Asıl adı ile Eric Arthur Blair olan George Orwell (1903–1950), 20. yüzyıl İngiliz edebiyatının önde gelen kalemlerinden. Orwell, “Hayvanlar Çiftliği” ve “1984” adlı yapıtlarıyla ünlü. Her ikisinde de despotları yaratan hırsları ve budalalığı taşlar.
Orwell’in “1984”de yarattığı “Big Brother” (Büyük Birader) Okyanusya (Oceania) totaliter devletinin gizemli diktatörü. Okyanusya’da herkes iktidarın gözetimi altında, büyük televizyon ekranlarından “Big Brother is Watching You” sözü tekrarlanıyor: Halk gözetim/denetim altında olduğunu unutmasın! ‘Big Brother’ın Stalin’i betimlemesi olduğu söylense de aslında kim olduğu tam olarak bilinmeyen, hayatın her anında kontrolü elinde tutan ve her şeye tüm detaylarıyla hakim olan iktidarı simgeliyor. Hayvanlar Çiftliği ise modern bir fabl. Öyküde kesilmekten, kırkılmaktan, sağılmaktan, dövülmekten gına gelerek zalim sahiplerine karşı ayaklanan Manor Çiftliği hayvanlarının hikayesi yer alır.
Ölümünden yıllar sonra Orwell’in de İngiliz istihbaratı tarafından izlendiği ortaya çıktı. Scotland Yard, o tarihte hazırladığı raporunda Orwell’i, sol görüşü ve bohem giyim tarzıyla ileri bir komünist olarak nitelendiriliyor.

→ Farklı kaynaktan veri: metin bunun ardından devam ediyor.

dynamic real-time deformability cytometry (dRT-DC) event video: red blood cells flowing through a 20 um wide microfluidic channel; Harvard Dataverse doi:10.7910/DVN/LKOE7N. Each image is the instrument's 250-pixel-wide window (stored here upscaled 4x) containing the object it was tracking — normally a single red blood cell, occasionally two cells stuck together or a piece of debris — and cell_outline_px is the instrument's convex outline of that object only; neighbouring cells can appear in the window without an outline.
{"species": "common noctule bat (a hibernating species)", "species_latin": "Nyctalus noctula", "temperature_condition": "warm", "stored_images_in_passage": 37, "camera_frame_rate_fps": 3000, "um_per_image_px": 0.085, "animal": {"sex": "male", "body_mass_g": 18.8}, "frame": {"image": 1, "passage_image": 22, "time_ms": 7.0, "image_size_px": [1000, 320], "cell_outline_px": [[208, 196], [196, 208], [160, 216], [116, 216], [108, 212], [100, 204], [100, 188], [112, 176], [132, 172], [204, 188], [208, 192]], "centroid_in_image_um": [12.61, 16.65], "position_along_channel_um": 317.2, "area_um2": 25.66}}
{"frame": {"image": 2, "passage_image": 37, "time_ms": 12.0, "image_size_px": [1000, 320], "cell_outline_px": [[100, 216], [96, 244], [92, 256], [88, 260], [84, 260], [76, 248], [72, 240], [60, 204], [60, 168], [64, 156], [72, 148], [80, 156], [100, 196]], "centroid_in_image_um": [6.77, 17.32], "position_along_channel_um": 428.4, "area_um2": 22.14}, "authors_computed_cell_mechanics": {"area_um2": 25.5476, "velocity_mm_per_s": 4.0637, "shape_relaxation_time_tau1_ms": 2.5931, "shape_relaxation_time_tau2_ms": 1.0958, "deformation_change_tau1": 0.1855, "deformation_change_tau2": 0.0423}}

“Disiplin toplumu” 18’inci yüzyılda ortaya çıkan bir kavram. Kavrama hakkını ancak bugün verebiliyoruz. Nasıl mı; disiplini içselleştirdik; hayatın her alanında, her yerde varolan teknoloji sayesinde 7/24 izlemeyi mümkün kıldık. Artık rahatız “kontrol toplumu” yarattık.
Okullar, internet kafeler belirli web sitelerine erişimi kısıtlıyor, işverenler çalışanlarının elektronik posta mesajlarını takip ediyor, ebeveynler enformasyon çeşitlerine erişimi engellemek için sanal ortam sansür programları kullanıyorlar.
Bill Gates çocuklarının bilgisayar kullanım saatlerini kontrol altında tutuyor. Ödev yapma dışında bilgisayar kullanımları hafta içi günde 45 dk. haftasonu ise 1 saat ile sınırlı. Microsoft’un kendi üretimi olan Xbox oyun konsolu için izin sadece 45 dk.
Kameralarla sokaklarda, alışveriş merkezlerinde, otobüslerde vs. her yerde izleniyoruz. İngiltere, ülkenin çeşitli yerlerine dağıtılmış 4 milyon kamera ile izleniyor. Sadece Londra’da bulunan kamera sayısı 500 bin. İngilizler, dünyanın en çok gözetlenen yurttaşları. İstanbul’da ise şimdilik 360 kamera bizi izliyor. En kısa zamanda 1000’e çıkarılması hedefleniyor.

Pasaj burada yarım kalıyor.